[Stored dataset items]
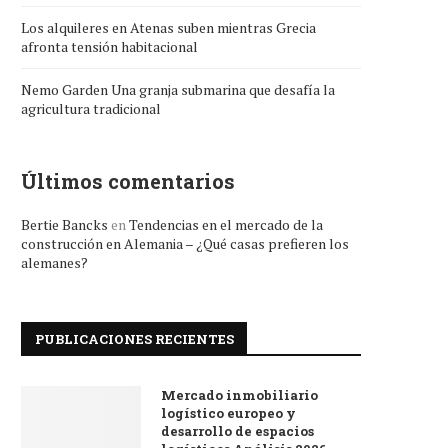
Los alquileres en Atenas suben mientras Grecia
afronta tensión habitacional
Nemo Garden Una granja submarina que desafía la
agricultura tradicional
Últimos comentarios
Bertie Bancks
en
Tendencias en el mercado de la
construcción en Alemania – ¿Qué casas prefieren los
alemanes?
PUBLICACIONES RECIENTES
Mercado inmobiliario
logístico europeo y
desarrollo de espacios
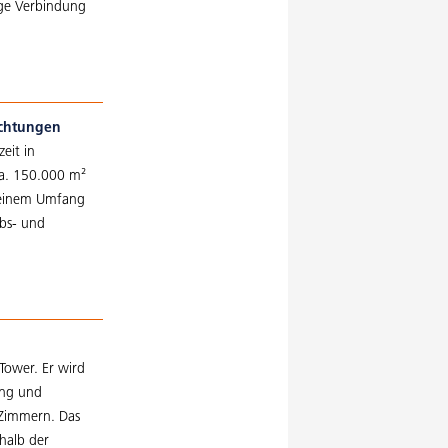
tige Verbindung
ichtungen
eit in
ca. 150.000 m²
t einem Umfang
bs- und
Tower. Er wird
ung und
 Zimmern. Das
halb der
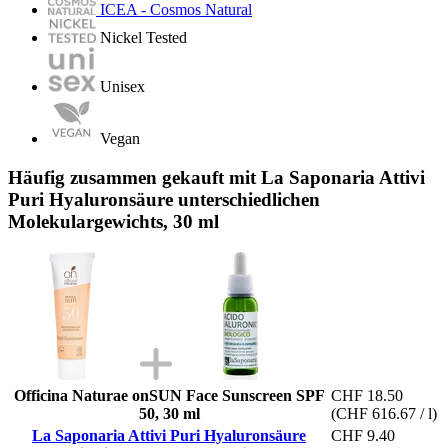
ICEA - Cosmos Natural
Nickel Tested
Unisex
Vegan
Häufig zusammen gekauft mit La Saponaria Attivi
Puri Hyaluronsäure unterschiedlichen
Molekulargewichts, 30 ml
Officina Naturae onSUN Face Sunscreen SPF
CHF 18.50
50, 30 ml
(CHF 616.67 / l)
La Saponaria Attivi Puri Hyaluronsäure
CHF 9.40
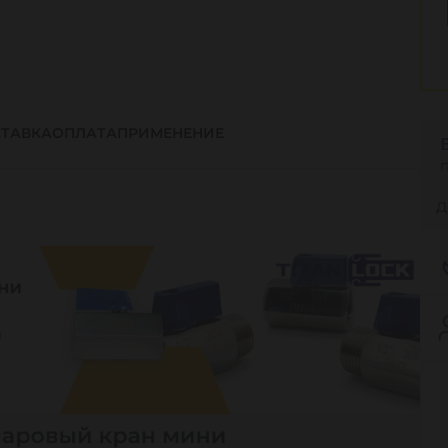
ТАВКА
ОПЛАТА
ПРИМЕНЕНИЕ
Д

* **Assigned task**: From the line containing "tige Verbindung" through the last line of the entries, copy each line exactly and only those, skipping all pictures.

* **Solution to the problem**:
tige Verbindung
ichtungen
eit in
ca. 150.000 m²
t einem Umfang
bs- und
Tower. Er wird
ung und
 Zimmern. Das
halb der
ICEA - Cosmos Natural
Nickel Tested
Unisex
Vegan
Häufig zusammen gekauft mit La Saponaria Attivi
Puri Hyaluronsäure unterschiedlichen
Molekulargewichts, 30 ml
Officina Naturae onSUN Face Sunscreen SPF
CHF 18.50
50, 30 ml
(CHF 616.67 / l)
La Saponaria Attivi Puri Hyaluronsäure
CHF 9.40
ТАВКА
ОПЛАТА
ПРИМЕНЕНИЕ
Д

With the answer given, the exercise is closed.